Figure 10: Chameleon (photo from BBC Wildlife).

Color Variations

Mutations can be caused by inherited traits, external stimuli, or spontaneous occurrences. Minor changes in the genetic code (genotype) can result in significant changes in appearance of organisms (phenotype). Due to mutations, diverse expressions of genetic codes can be created, leading to differences in appearance. Natural selection determines the survival of mutations based on their advantage or disadvantage for the species (McGuigan & Aw, 2017). Types of color variations in nature include:


Albinism: Total lack of melanin pigment, affecting the eyes, fur, feathers, and/or skin.

Leucism: Partial lack of melanin, distinct from albinism not affecting eye color.

Melanism: Excess production of melanin, leading to black or very dark-colored individuals.

Erythrism: Over-production of reddish pigmentation.

Xanthochromism: Excess production of yellow pigments (Mills & Patterson, 2009).


Figure 11: Migaloo, the White Whale (photo from Queensland).

Individuals with mutations leading to distinct appearances may face disadvantages, such as increased vulnerability to predators or challenges in camouflaging. Nevertheless, due to infrequency of mutations, these individuals appear rare in nature and some can even have positive outcomes. An example can be Migaloo, an Albino Humpback Whale, whose albinism has garnered attention, raising awareness about humpback whales and defying the typical fate of albino animals. This is due to the fact that instead of suffering early death, Migaloo's distinctiveness has contributed to the species' visibility and protection (Ashe et al., 2013).


Bioluminescence

Bioluminescence refers to light emission by living organisms in the visible spectrum and results from an enzymatic reaction involving luciferase (an enzyme that produces light when the substrate is oxidized) catalyzing the oxidation of luciferin by molecular oxygen (Wigglesworth, 1948). This makes oxygen a universal requirement for all bioluminescence reactions across diverse organisms. While present in terrestrial species, such as fireflies and fungi, it is most common among marine creatures. Bioluminescent organisms contribute to over 90% of organisms at depth, maintaining a colorful display in underwater environments. Even though the benefits are not fully understood, luminiscence among organisms is believed to play vital roles in communication, predator camouflage, confusing predators, and attracting prey.




Figure 12: Bioluminescence in Mexico (photo from Rutopia).

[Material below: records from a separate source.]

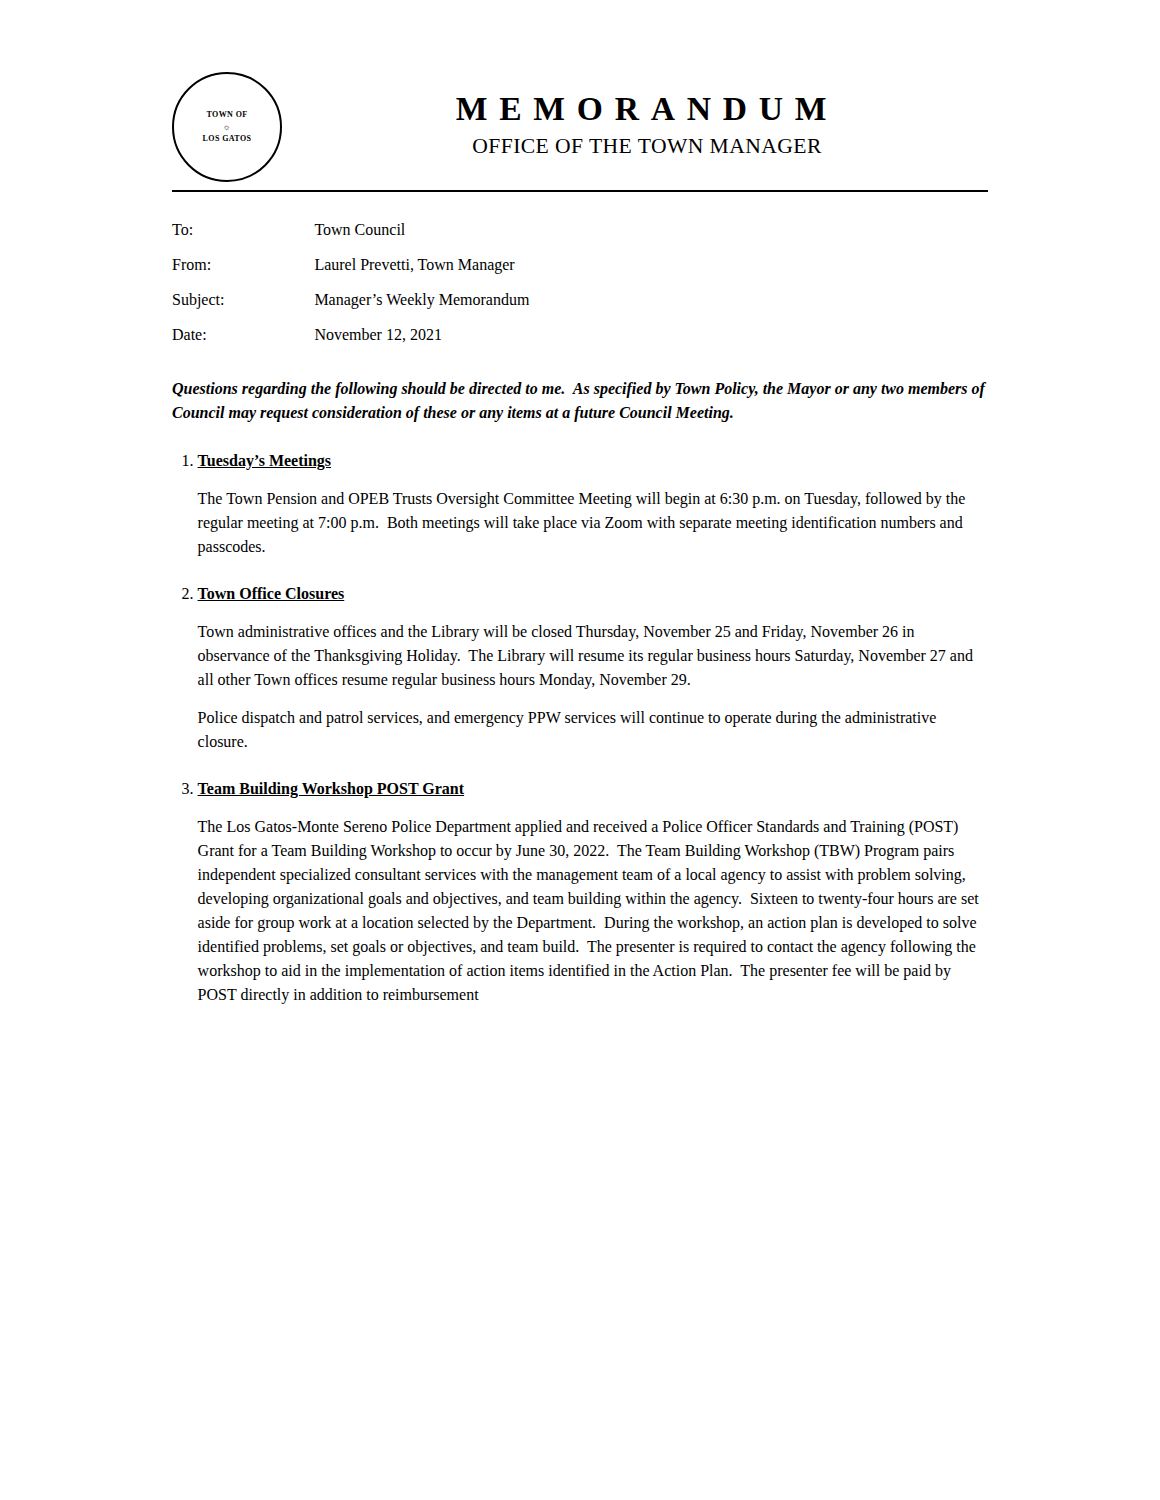TOWN OF ☼ LOS GATOS
MEMORANDUM
OFFICE OF THE TOWN MANAGER
| To: | Town Council |
| From: | Laurel Prevetti, Town Manager |
| Subject: | Manager’s Weekly Memorandum |
| Date: | November 12, 2021 |
Questions regarding the following should be directed to me. As specified by Town Policy, the Mayor or any two members of Council may request consideration of these or any items at a future Council Meeting.
Tuesday’s Meetings
The Town Pension and OPEB Trusts Oversight Committee Meeting will begin at 6:30 p.m. on Tuesday, followed by the regular meeting at 7:00 p.m. Both meetings will take place via Zoom with separate meeting identification numbers and passcodes.
Town Office Closures
Town administrative offices and the Library will be closed Thursday, November 25 and Friday, November 26 in observance of the Thanksgiving Holiday. The Library will resume its regular business hours Saturday, November 27 and all other Town offices resume regular business hours Monday, November 29.
Police dispatch and patrol services, and emergency PPW services will continue to operate during the administrative closure.
Team Building Workshop POST Grant
The Los Gatos-Monte Sereno Police Department applied and received a Police Officer Standards and Training (POST) Grant for a Team Building Workshop to occur by June 30, 2022. The Team Building Workshop (TBW) Program pairs independent specialized consultant services with the management team of a local agency to assist with problem solving, developing organizational goals and objectives, and team building within the agency. Sixteen to twenty-four hours are set aside for group work at a location selected by the Department. During the workshop, an action plan is developed to solve identified problems, set goals or objectives, and team build. The presenter is required to contact the agency following the workshop to aid in the implementation of action items identified in the Action Plan. The presenter fee will be paid by POST directly in addition to reimbursement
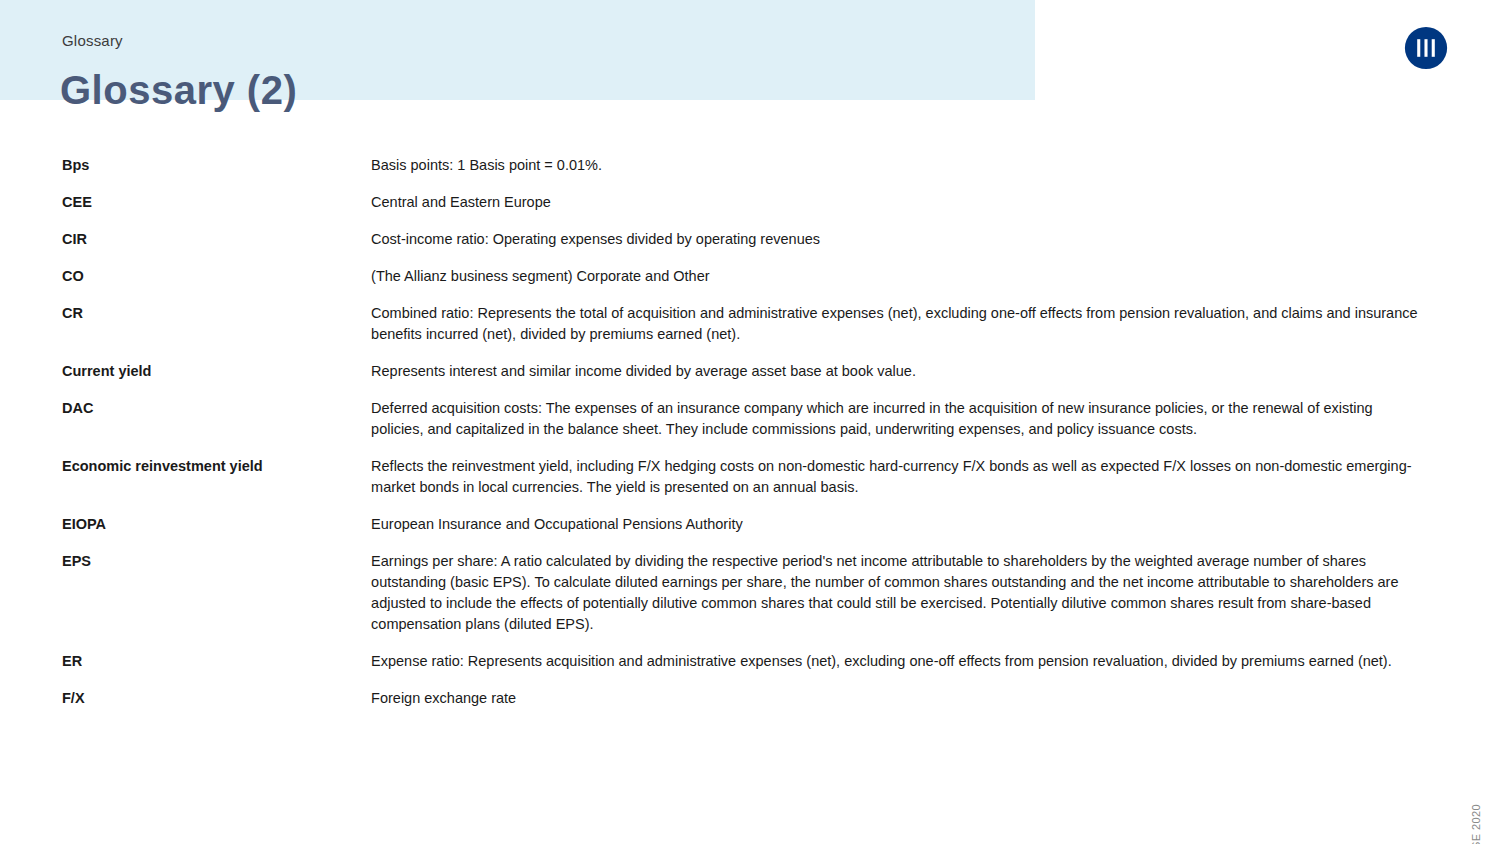Glossary
Glossary (2)
| Bps | Basis points: 1 Basis point = 0.01%. |
| CEE | Central and Eastern Europe |
| CIR | Cost-income ratio: Operating expenses divided by operating revenues |
| CO | (The Allianz business segment) Corporate and Other |
| CR | Combined ratio: Represents the total of acquisition and administrative expenses (net), excluding one-off effects from pension revaluation, and claims and insurance benefits incurred (net), divided by premiums earned (net). |
| Current yield | Represents interest and similar income divided by average asset base at book value. |
| DAC | Deferred acquisition costs: The expenses of an insurance company which are incurred in the acquisition of new insurance policies, or the renewal of existing policies, and capitalized in the balance sheet. They include commissions paid, underwriting expenses, and policy issuance costs. |
| Economic reinvestment yield | Reflects the reinvestment yield, including F/X hedging costs on non-domestic hard-currency F/X bonds as well as expected F/X losses on non-domestic emerging-market bonds in local currencies. The yield is presented on an annual basis. |
| EIOPA | European Insurance and Occupational Pensions Authority |
| EPS | Earnings per share: A ratio calculated by dividing the respective period's net income attributable to shareholders by the weighted average number of shares outstanding (basic EPS). To calculate diluted earnings per share, the number of common shares outstanding and the net income attributable to shareholders are adjusted to include the effects of potentially dilutive common shares that could still be exercised. Potentially dilutive common shares result from share-based compensation plans (diluted EPS). |
| ER | Expense ratio: Represents acquisition and administrative expenses (net), excluding one-off effects from pension revaluation, divided by premiums earned (net). |
| F/X | Foreign exchange rate |
© Allianz SE 2020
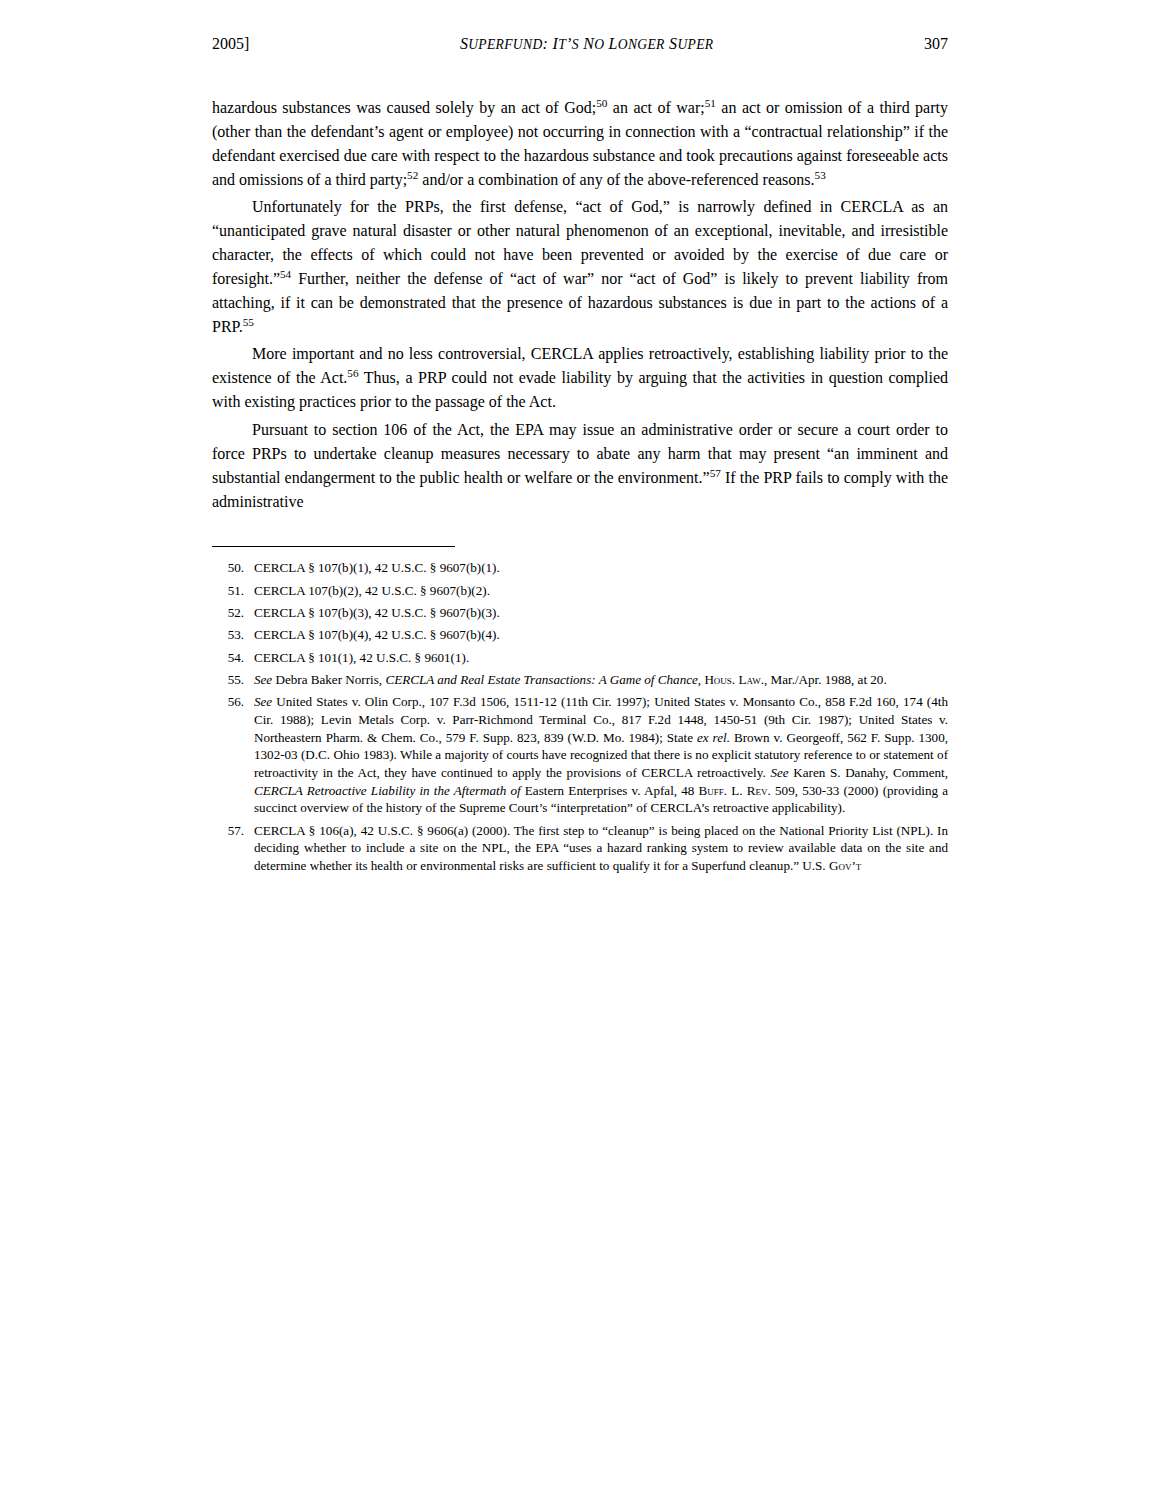2005] SUPERFUND: IT’S NO LONGER SUPER 307
hazardous substances was caused solely by an act of God;50 an act of war;51 an act or omission of a third party (other than the defendant’s agent or employee) not occurring in connection with a “contractual relationship” if the defendant exercised due care with respect to the hazardous substance and took precautions against foreseeable acts and omissions of a third party;52 and/or a combination of any of the above-referenced reasons.53
Unfortunately for the PRPs, the first defense, “act of God,” is narrowly defined in CERCLA as an “unanticipated grave natural disaster or other natural phenomenon of an exceptional, inevitable, and irresistible character, the effects of which could not have been prevented or avoided by the exercise of due care or foresight.”54 Further, neither the defense of “act of war” nor “act of God” is likely to prevent liability from attaching, if it can be demonstrated that the presence of hazardous substances is due in part to the actions of a PRP.55
More important and no less controversial, CERCLA applies retroactively, establishing liability prior to the existence of the Act.56 Thus, a PRP could not evade liability by arguing that the activities in question complied with existing practices prior to the passage of the Act.
Pursuant to section 106 of the Act, the EPA may issue an administrative order or secure a court order to force PRPs to undertake cleanup measures necessary to abate any harm that may present “an imminent and substantial endangerment to the public health or welfare or the environment.”57 If the PRP fails to comply with the administrative
CERCLA § 107(b)(1), 42 U.S.C. § 9607(b)(1).
CERCLA 107(b)(2), 42 U.S.C. § 9607(b)(2).
CERCLA § 107(b)(3), 42 U.S.C. § 9607(b)(3).
CERCLA § 107(b)(4), 42 U.S.C. § 9607(b)(4).
CERCLA § 101(1), 42 U.S.C. § 9601(1).
See Debra Baker Norris, CERCLA and Real Estate Transactions: A Game of Chance, Hous. Law., Mar./Apr. 1988, at 20.
See United States v. Olin Corp., 107 F.3d 1506, 1511-12 (11th Cir. 1997); United States v. Monsanto Co., 858 F.2d 160, 174 (4th Cir. 1988); Levin Metals Corp. v. Parr-Richmond Terminal Co., 817 F.2d 1448, 1450-51 (9th Cir. 1987); United States v. Northeastern Pharm. & Chem. Co., 579 F. Supp. 823, 839 (W.D. Mo. 1984); State ex rel. Brown v. Georgeoff, 562 F. Supp. 1300, 1302-03 (D.C. Ohio 1983). While a majority of courts have recognized that there is no explicit statutory reference to or statement of retroactivity in the Act, they have continued to apply the provisions of CERCLA retroactively. See Karen S. Danahy, Comment, CERCLA Retroactive Liability in the Aftermath of Eastern Enterprises v. Apfal, 48 Buff. L. Rev. 509, 530-33 (2000) (providing a succinct overview of the history of the Supreme Court’s “interpretation” of CERCLA’s retroactive applicability).
CERCLA § 106(a), 42 U.S.C. § 9606(a) (2000). The first step to “cleanup” is being placed on the National Priority List (NPL). In deciding whether to include a site on the NPL, the EPA “uses a hazard ranking system to review available data on the site and determine whether its health or environmental risks are sufficient to qualify it for a Superfund cleanup.” U.S. Gov’t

Figure 13: Bioluminescent mushrooms (photo from ThoughtCo).

Advanced molecular biology techniques in the past century facilitated the cloning of genes encoding luciferases from various luminous organisms. Initial breakthroughs involved genes from luminous bacteria, fireflies, and jellyfish, and paved the way for applications in biology and experimental medicine (Vysotski, 2022). The diversity of substrates, enzymes, and bioluminescence mechanisms among these organisms results in a variety of emitted colors, enriching the visual spectrum in marine ecosystems that can be explored.


Conclusion

The diverse manifestations of color in nature serve a myriad of functions, from adaptive strategies in organisms like cephalopods to intricate floral displays of plants. The interplay of sunlight and adaptive processes of light, chromatic, and contrast adaptation shape our perception of colors in the natural environment. Defensive mechanisms, such as aposematism and mimicry, leverage distinct coloration for survival. The captivating phenomenon of bioluminescence further enriches the visual spectrum in marine ecosystems. Understanding the intricate roles and adaptations related to color perception enhances our appreciation for the intricate tapestry of nature and the vital functions that color plays across different life forms.